The Matildas’ win had an entire country holding its breath – now comes the real test for Australians

General view of the Melbourne Fan Festival with capacity crowd watching Australian Matildas vs France Les Bleues at the FIFA Women's World Cup
The focus now turns to Wednesday’s battle with England, a game the Matildas will enter as underdogs, but with 25 million Australians behind them. Photograph: Chris Putnam/Shutterstock

For one night, Australia held its collective breath.

Live sites across the nation were full to bursting. Punters packed into pubs decked in green and gold, anxiously clasping pints.

Melbourne opened its stadiums to tens of thousands of fans. At Australian rules and rugby league matches, supporters watched the penalty shootout on their phones or even on big screens, set up in an unprecedented gesture that broke decades of hostility and suspicion from Australia’s dominant football codes towards the round-ball game.

Even on aeroplanes, every screen was glued to the game.

When Cortnee Vine scored with the 20th penalty of an excruciating shootout, sending the Matildas into the semi-final of the World Cup for the first time, she had the backing of the entire nation.

After more than two hours of blistering anxiety, the crowds gathered in every corner of the nation, from tiny regional towns to Sydney’s Darling Harbour, leapt to their feet, lifting lovers and children into the air.

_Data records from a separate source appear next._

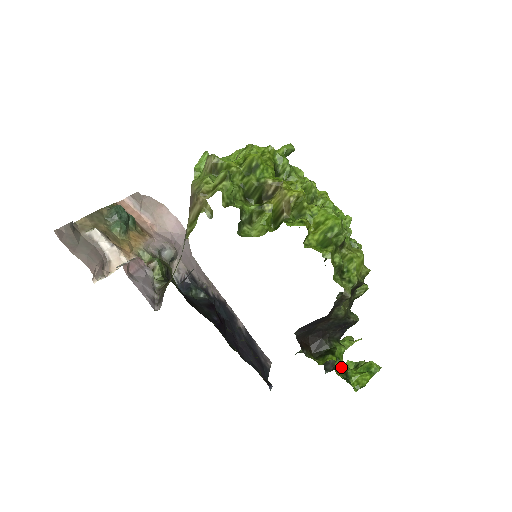
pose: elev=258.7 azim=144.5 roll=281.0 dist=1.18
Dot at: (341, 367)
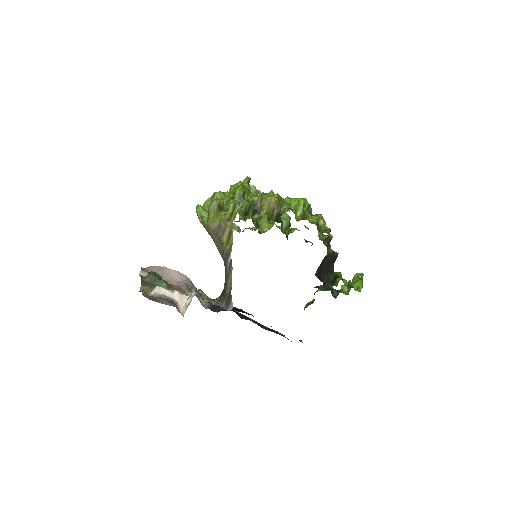
Dot at: (346, 283)
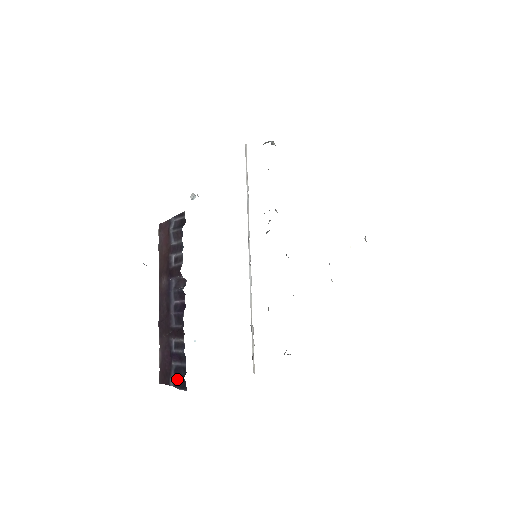
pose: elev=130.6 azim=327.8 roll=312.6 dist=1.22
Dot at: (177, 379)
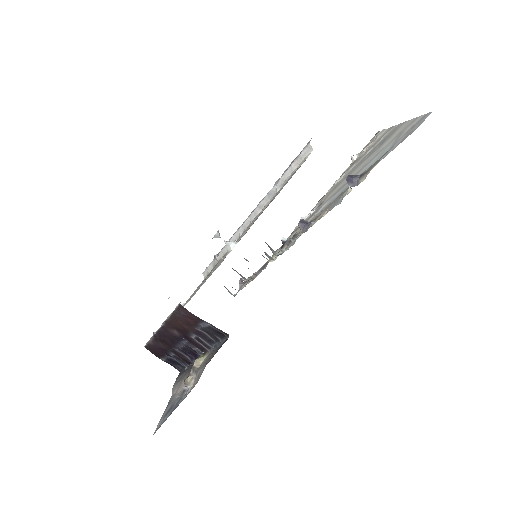
Dot at: (171, 364)
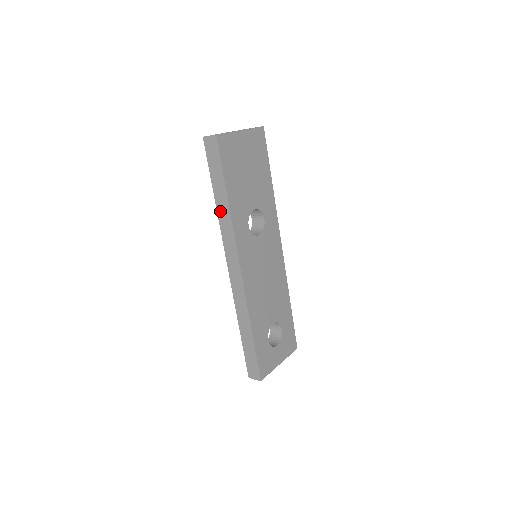
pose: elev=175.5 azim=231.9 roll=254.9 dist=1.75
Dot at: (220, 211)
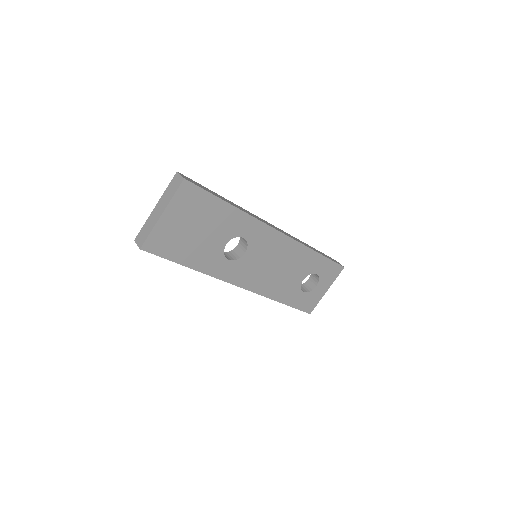
Dot at: occluded
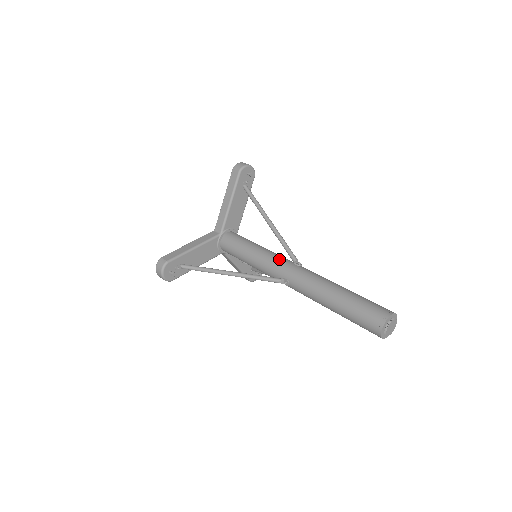
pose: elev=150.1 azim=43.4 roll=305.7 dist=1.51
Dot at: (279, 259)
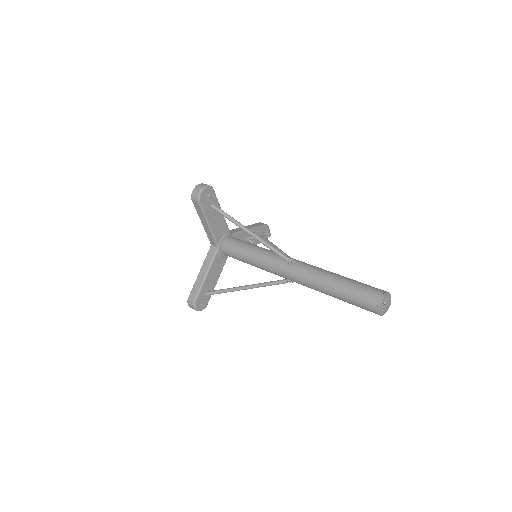
Dot at: (275, 263)
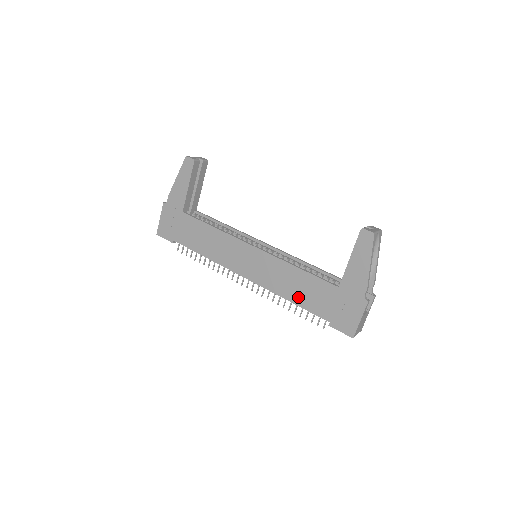
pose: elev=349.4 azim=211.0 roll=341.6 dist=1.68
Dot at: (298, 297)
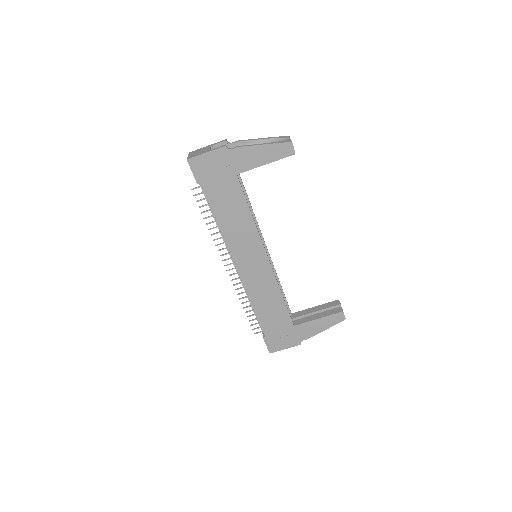
Dot at: (262, 310)
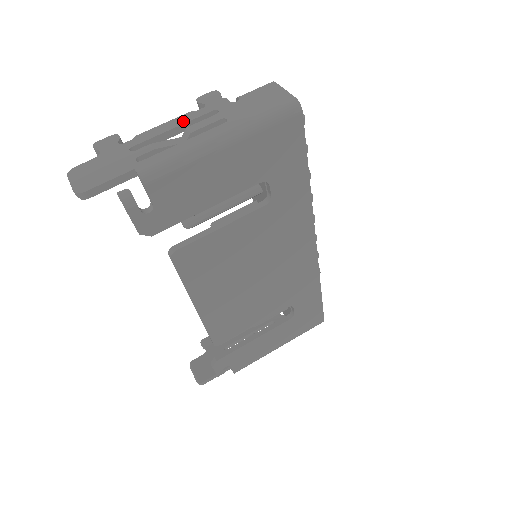
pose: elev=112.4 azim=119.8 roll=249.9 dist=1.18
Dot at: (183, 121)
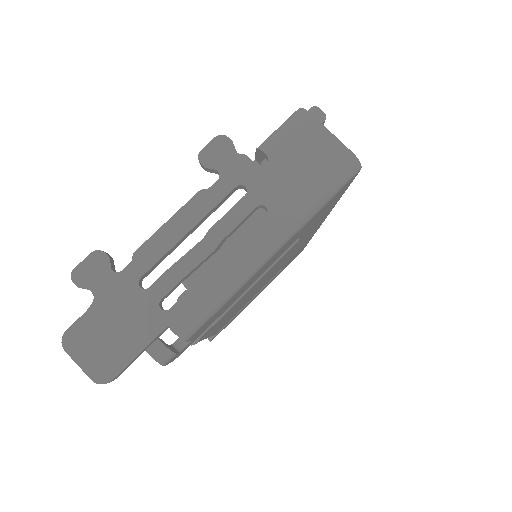
Dot at: (198, 214)
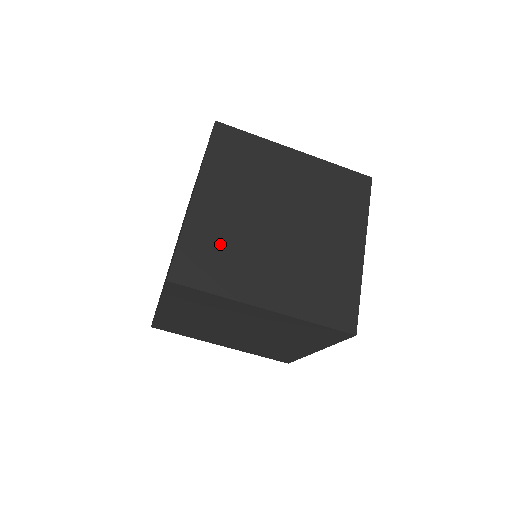
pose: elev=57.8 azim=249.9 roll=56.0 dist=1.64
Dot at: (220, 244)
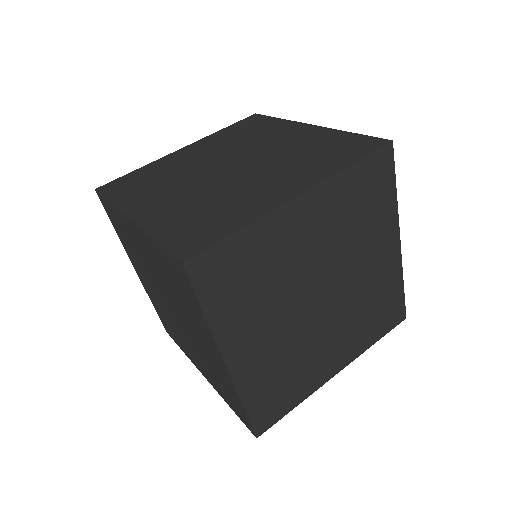
Dot at: (262, 270)
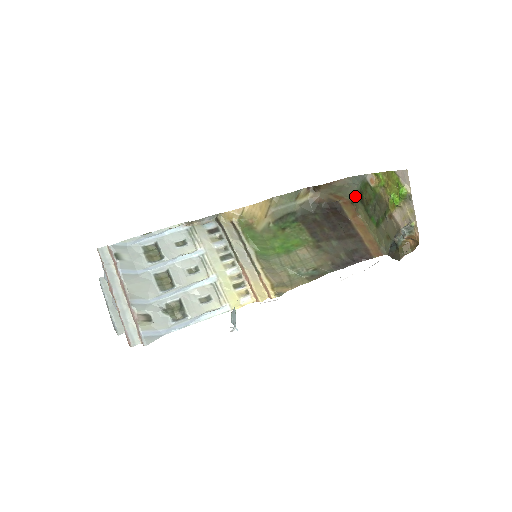
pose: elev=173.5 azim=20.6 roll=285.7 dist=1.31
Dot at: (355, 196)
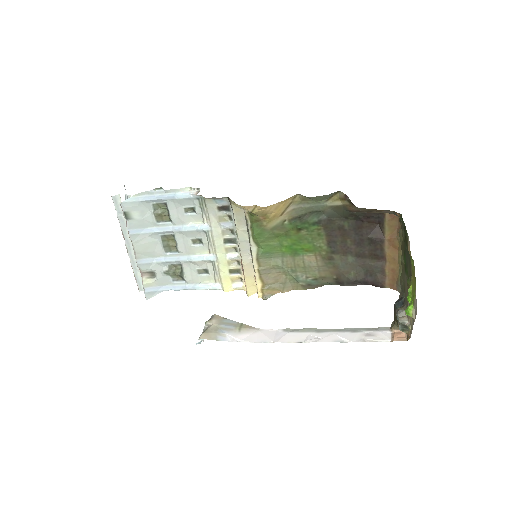
Dot at: occluded
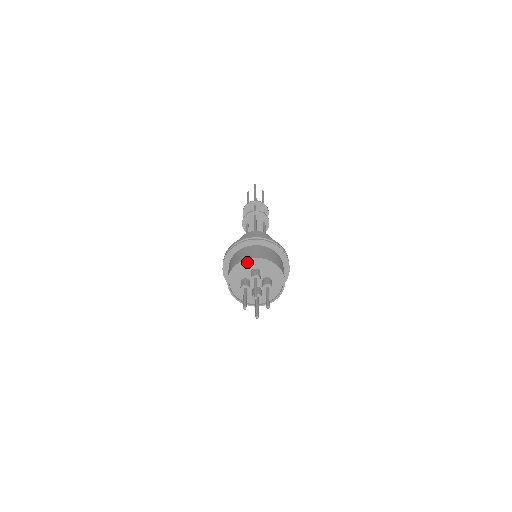
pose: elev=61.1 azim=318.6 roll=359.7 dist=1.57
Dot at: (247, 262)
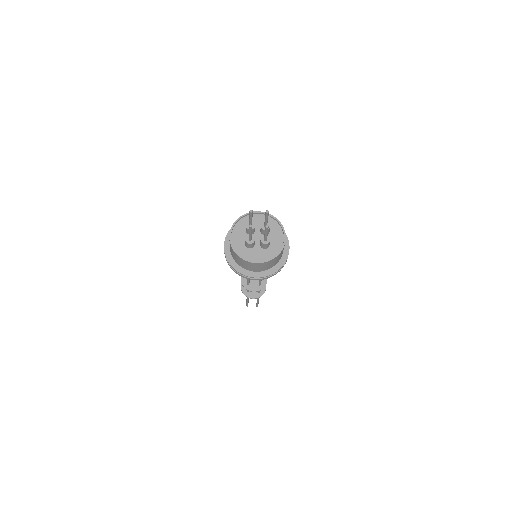
Dot at: (269, 219)
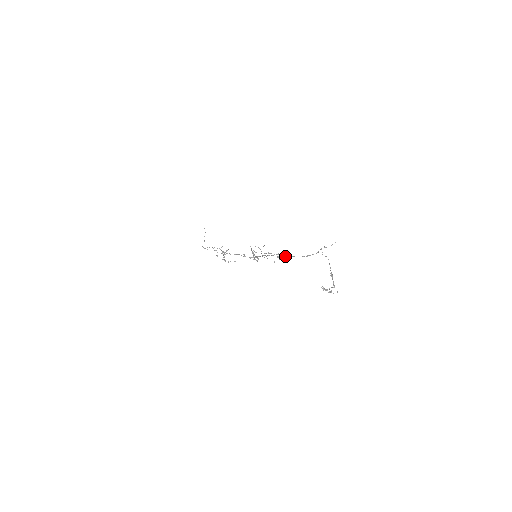
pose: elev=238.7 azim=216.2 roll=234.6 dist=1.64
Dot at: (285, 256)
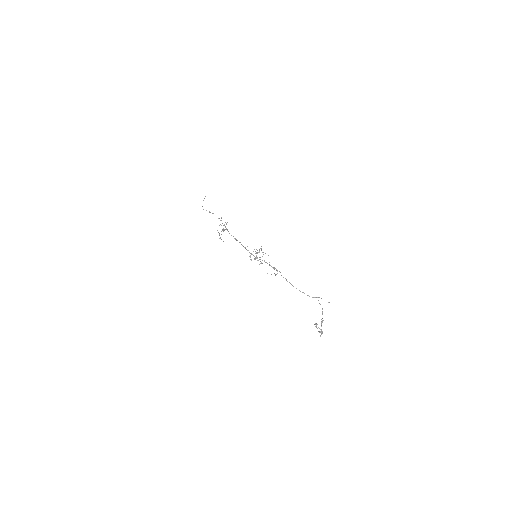
Dot at: (283, 277)
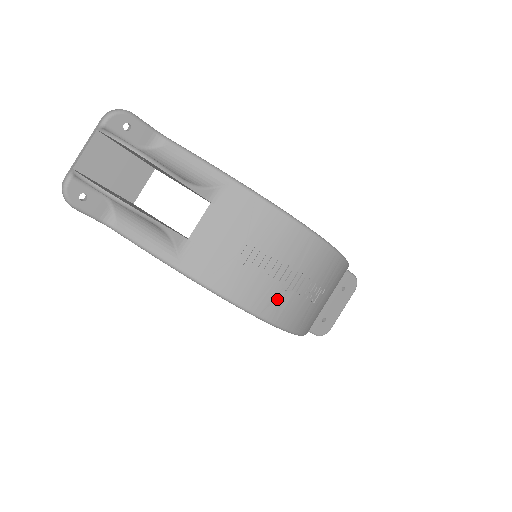
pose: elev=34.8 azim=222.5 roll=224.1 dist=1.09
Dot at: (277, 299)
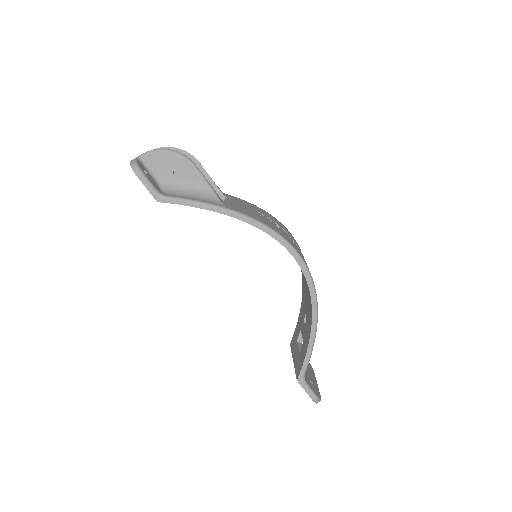
Dot at: (294, 245)
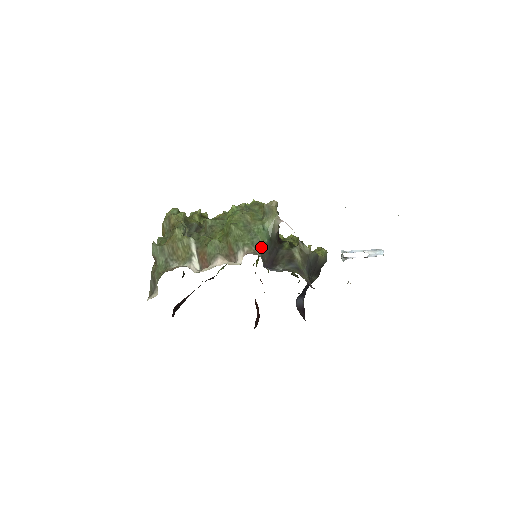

Tears flowed.

Those lucky enough to be in the almost 50,000-strong sell-out crowd at Brisbane’s Suncorp Stadium thundered in delight.

A child screamed with glee as beloved striker Sam Kerr whipped off her shirt and passed it to her in the stands.

The prime minister, Anthony Albanese, took to the pitch in his Matildas scarf, grinning like a Cheshire cat, with the minister for sport, Anika Wells, visibly crying beside him.

Hours earlier, he had set an ultimatum to the French president, Emmanuel Macron.

“How about a bet?” he jested. “If the Matildas win tonight, you’ll support Australia in the semi-finals. If the Equipe de France win, I’ll support France. Deal?”

On Sunday morning, it was done. “Nothing personal against our English friends, but a bet is a bet,” Macron wrote. “Good luck Australia for the semi-finals!”

It was by many measurements the biggest sporting moment in Australia’s history.

The TV broadcast on Channel Seven was viewed by an average audience of 4.23 million Australians, according to figures from rating agency OzTAM.

Only Cathy Freeman’s gold medal at the 2000 Sydney Olympics has so collectively gripped the nation.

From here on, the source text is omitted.